**Task statement:**
Repeat the entries beneath in their entirety, precisely as given.
════════════════
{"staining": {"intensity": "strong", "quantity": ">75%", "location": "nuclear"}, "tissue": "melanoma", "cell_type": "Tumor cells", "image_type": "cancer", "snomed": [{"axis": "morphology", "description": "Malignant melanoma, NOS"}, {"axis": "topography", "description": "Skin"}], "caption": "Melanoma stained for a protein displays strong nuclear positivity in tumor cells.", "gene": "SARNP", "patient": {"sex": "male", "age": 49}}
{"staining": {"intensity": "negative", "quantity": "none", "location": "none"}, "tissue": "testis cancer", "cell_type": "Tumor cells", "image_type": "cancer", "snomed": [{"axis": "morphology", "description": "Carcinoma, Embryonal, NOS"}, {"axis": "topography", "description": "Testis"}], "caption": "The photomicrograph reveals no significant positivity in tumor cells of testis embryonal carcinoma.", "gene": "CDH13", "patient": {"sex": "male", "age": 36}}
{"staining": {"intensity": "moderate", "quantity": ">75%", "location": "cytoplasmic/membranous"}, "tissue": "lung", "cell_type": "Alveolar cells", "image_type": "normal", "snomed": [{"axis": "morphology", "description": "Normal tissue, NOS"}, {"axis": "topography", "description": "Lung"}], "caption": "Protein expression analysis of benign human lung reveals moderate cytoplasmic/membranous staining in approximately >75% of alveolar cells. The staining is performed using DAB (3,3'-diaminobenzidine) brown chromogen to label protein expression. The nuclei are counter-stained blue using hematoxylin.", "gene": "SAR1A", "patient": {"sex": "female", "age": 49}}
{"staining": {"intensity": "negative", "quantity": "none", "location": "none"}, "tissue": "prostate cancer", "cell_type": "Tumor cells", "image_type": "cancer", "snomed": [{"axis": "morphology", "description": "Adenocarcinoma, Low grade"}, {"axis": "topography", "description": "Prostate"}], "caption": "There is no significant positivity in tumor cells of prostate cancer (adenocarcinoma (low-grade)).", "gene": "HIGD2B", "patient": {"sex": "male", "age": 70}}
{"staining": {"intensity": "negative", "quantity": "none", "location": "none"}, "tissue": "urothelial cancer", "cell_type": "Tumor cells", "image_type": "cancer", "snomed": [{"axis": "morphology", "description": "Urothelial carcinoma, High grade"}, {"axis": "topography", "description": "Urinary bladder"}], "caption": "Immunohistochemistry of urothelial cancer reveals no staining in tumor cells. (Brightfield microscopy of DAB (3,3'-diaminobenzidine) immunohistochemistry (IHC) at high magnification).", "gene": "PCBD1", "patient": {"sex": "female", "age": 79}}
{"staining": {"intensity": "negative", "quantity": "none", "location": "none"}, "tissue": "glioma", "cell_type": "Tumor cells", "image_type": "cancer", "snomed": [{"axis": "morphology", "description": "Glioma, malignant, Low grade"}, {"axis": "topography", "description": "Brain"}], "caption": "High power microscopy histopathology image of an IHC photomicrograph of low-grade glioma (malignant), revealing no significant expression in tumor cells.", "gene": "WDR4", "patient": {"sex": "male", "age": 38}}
════════════════
**Written response:**
{"staining": {"intensity": "strong", "quantity": ">75%", "location": "nuclear"}, "tissue": "melanoma", "cell_type": "Tumor cells", "image_type": "cancer", "snomed": [{"axis": "morphology", "description": "Malignant melanoma, NOS"}, {"axis": "topography", "description": "Skin"}], "caption": "Melanoma stained for a protein displays strong nuclear positivity in tumor cells.", "gene": "SARNP", "patient": {"sex": "male", "age": 49}}
{"staining": {"intensity": "negative", "quantity": "none", "location": "none"}, "tissue": "testis cancer", "cell_type": "Tumor cells", "image_type": "cancer", "snomed": [{"axis": "morphology", "description": "Carcinoma, Embryonal, NOS"}, {"axis": "topography", "description": "Testis"}], "caption": "The photomicrograph reveals no significant positivity in tumor cells of testis embryonal carcinoma.", "gene": "CDH13", "patient": {"sex": "male", "age": 36}}
{"staining": {"intensity": "moderate", "quantity": ">75%", "location": "cytoplasmic/membranous"}, "tissue": "lung", "cell_type": "Alveolar cells", "image_type": "normal", "snomed": [{"axis": "morphology", "description": "Normal tissue, NOS"}, {"axis": "topography", "description": "Lung"}], "caption": "Protein expression analysis of benign human lung reveals moderate cytoplasmic/membranous staining in approximately >75% of alveolar cells. The staining is performed using DAB (3,3'-diaminobenzidine) brown chromogen to label protein expression. The nuclei are counter-stained blue using hematoxylin.", "gene": "SAR1A", "patient": {"sex": "female", "age": 49}}
{"staining": {"intensity": "negative", "quantity": "none", "location": "none"}, "tissue": "prostate cancer", "cell_type": "Tumor cells", "image_type": "cancer", "snomed": [{"axis": "morphology", "description": "Adenocarcinoma, Low grade"}, {"axis": "topography", "description": "Prostate"}], "caption": "There is no significant positivity in tumor cells of prostate cancer (adenocarcinoma (low-grade)).", "gene": "HIGD2B", "patient": {"sex": "male", "age": 70}}
{"staining": {"intensity": "negative", "quantity": "none", "location": "none"}, "tissue": "urothelial cancer", "cell_type": "Tumor cells", "image_type": "cancer", "snomed": [{"axis": "morphology", "description": "Urothelial carcinoma, High grade"}, {"axis": "topography", "description": "Urinary bladder"}], "caption": "Immunohistochemistry of urothelial cancer reveals no staining in tumor cells. (Brightfield microscopy of DAB (3,3'-diaminobenzidine) immunohistochemistry (IHC) at high magnification).", "gene": "PCBD1", "patient": {"sex": "female", "age": 79}}
{"staining": {"intensity": "negative", "quantity": "none", "location": "none"}, "tissue": "glioma", "cell_type": "Tumor cells", "image_type": "cancer", "snomed": [{"axis": "morphology", "description": "Glioma, malignant, Low grade"}, {"axis": "topography", "description": "Brain"}], "caption": "High power microscopy histopathology image of an IHC photomicrograph of low-grade glioma (malignant), revealing no significant expression in tumor cells.", "gene": "WDR4", "patient": {"sex": "male", "age": 38}}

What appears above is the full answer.